Professor Hicham Kobeiter (MD, PhD) did his radiology residency in Paris (France), followed by a IR fellowship in Henri Mondor, Créteil (France), and a research fellowship in Johns Hopkins, in Baltimore (USA), with a special focus on IR. He is actually full Professor of Radiology and I, and Head of the department of Radiology in Henri Mondor. 

He is the past president of the SFICV and an active member of the CIRSE, ESCR (European Society of Cardiac Radiology), ESR (European Society of Radiology), and SFR (Société Française de Radiologie). He is consultant for the local and national committees of health “AFSAPPS, AGEPS and HAS (Haute Autorité de la Santé)”. He is a regular lecturer and teacher at international conferences and courses. He has published 118 peer-reviewed papers referenced on PubMed. 

Our second speaker, Professor Otto van Delden, is probably one of the most well-suited people in the world to talk about the role and the abilities of the Interventional Radiologist in 2018, as he is the Chairman of the European Board of IR (EBIR – CIRSE) and the chairman of the “Training & Education Committee” of the Dutch society of Radiology.

Professor Otto van Delden (MD, PhD) did his radiology training at the Academic Medical Center (AMC) of the University of Amsterdam, followed by a fellowship in Vancouver, Canada. He has been an interventional radiologist since 1998 at the AMC, which is a tertiary referral center for cardiovascular disease and benign and malignant gastro-intestinal and hepatobiliary and pancreatic disease. He is currently focussing on training and education in IR, hepatobiliary interventions and interventional oncology. 

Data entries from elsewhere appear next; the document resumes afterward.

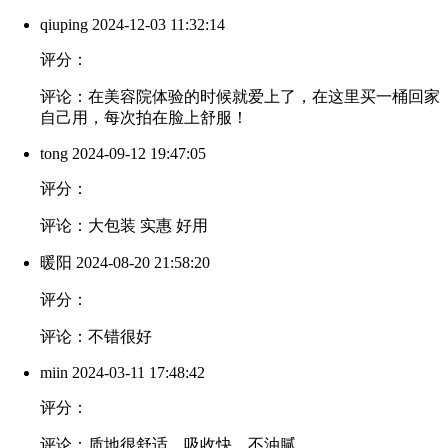
qiuping
2024-12-03 11:32:14
评分：
评论：在美容院体验的时候就爱上了，在这里买一桶回家
自己用，每次拍在脸上舒服！
tong
2024-09-12 19:47:05
评分：
评论：大包装 实惠 好用
暖阳
2024-08-20 21:58:20
评分：
评论：不错很好
miin
2024-03-11 17:48:42
评分：
评论：质地很舒适，吸收快，不油腻。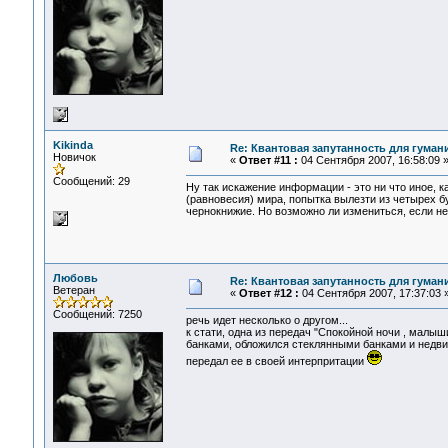
Kikinda
Re: Квантовая запутанность для гуман
Новичок
«
Ответ #11 :
04 Сентября 2007, 16:58:09 
Сообщений: 29
Ну так искажение информации - это ни что иное, 
(равновесия) мира, попытка вылезти из четырех б
чернокнижие. Но возможно ли измениться, если н
Любовь
Re: Квантовая запутанность для гуман
Ветеран
«
Ответ #12 :
04 Сентября 2007, 17:37:03 
Сообщений: 7250
речь идет несколько о другом...
к стати, одна из передач "Спокойной ночи , мал
банками, обложился стеклянными банками и недви
передал ее в своей интерпритации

He was director of the AMC radiology residency program from 2005 to 2015, president of the Dutch society of interventional radiology (DSIR) from 2010 to 2017, a member of the scientific program committee of the cardiovascular and interventional radiological society of Europe (CIRSE) since 2010, the deputy-chair of the European board of interventional radiology (EBIR) of CIRSE from 2011 to 2015 and chair of EBIR since 2015, a member of the executive committee of CIRSE since 2015,and the chair of the training and education committee of the Dutch society of radiology since 2016. 

He has authored or co-authored more than 125 papers in peer-reviewed journals. 

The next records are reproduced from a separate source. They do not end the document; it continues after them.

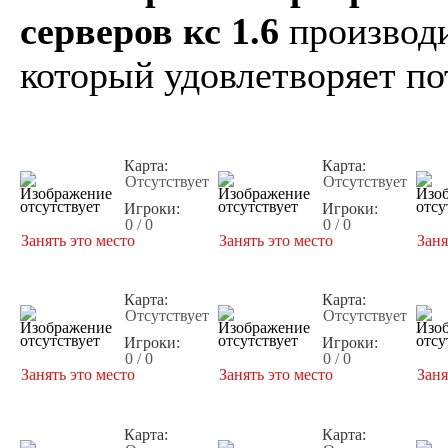
серверов кс 1.6
производи
который удовлетворяет по
Карта:
Карта:
Отсутствует
Отсутствует
Игроки:
Игроки:
0 / 0
0 / 0
Занять это место
Занять это место
Заня
Карта:
Карта:
Отсутствует
Отсутствует
Игроки:
Игроки:
0 / 0
0 / 0
Занять это место
Занять это место
Заня
Карта:
Карта:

Interventional radiology offers minimally invasive therapies that have clear advantages over surgical procedures. Radiological interventions are safer, better tolerated, and cheaper. One would assume that radiological interventions would be rapidly adopted once they have been shown to be equally effective as the surgical alternative. Not infrequently though, implementation of a radiological intervention into clinical practice is hampered, despite availability of scientific evidence demonstrating non-inferiority or even superiority over current standard of care.

Our final speaker, Professor Mark Burgman, is a very famous IR and the president of the Dutch Society of Radiology. He will discuss promising radiological interventions that could or should have been a treatment of first choice, but have thus far failed to have a significant impact on clinical management in the Benelux. The technique, indications and available scientific literature will be discussed of ‘misknown’ radiological interventions, such as percutaneous hepatic perfusion, renal tumor ablation, uterine artery embolization, thyroid ablation, and percutaneous placement of peritoneal dialysis catheters.

Professor Mark Burgmans (MD, PhD) is a Dutch interventional radiologist at the Leiden University Medical Center and staff member at the Technical University Delft. His field of expertise is interventional oncology, in particular thermal tumor ablation, transarterial chemoembolisation, radioembolisation, and percutaneous hepatic perfusion. Professor Burgmans holds a PhD from the Leiden University (thesis ‘Advancements in minimally invasive image-guided liver therapies’) and is a principal investigator for studies on radiofrequency ablation with adjuvant Holmium radioembolisation, percutaneous hepatic perfusion with immunotherapy and quantitative ablation margin assessment using CT-CT co-registration. He is the current President of the Dutch Society of Radiology (DSR) and member of the board of the Dutch Hepatocellular and Cholangiocarcinoma Group (DHCG). 

Competing Interests

The authors have no competing interests to declare.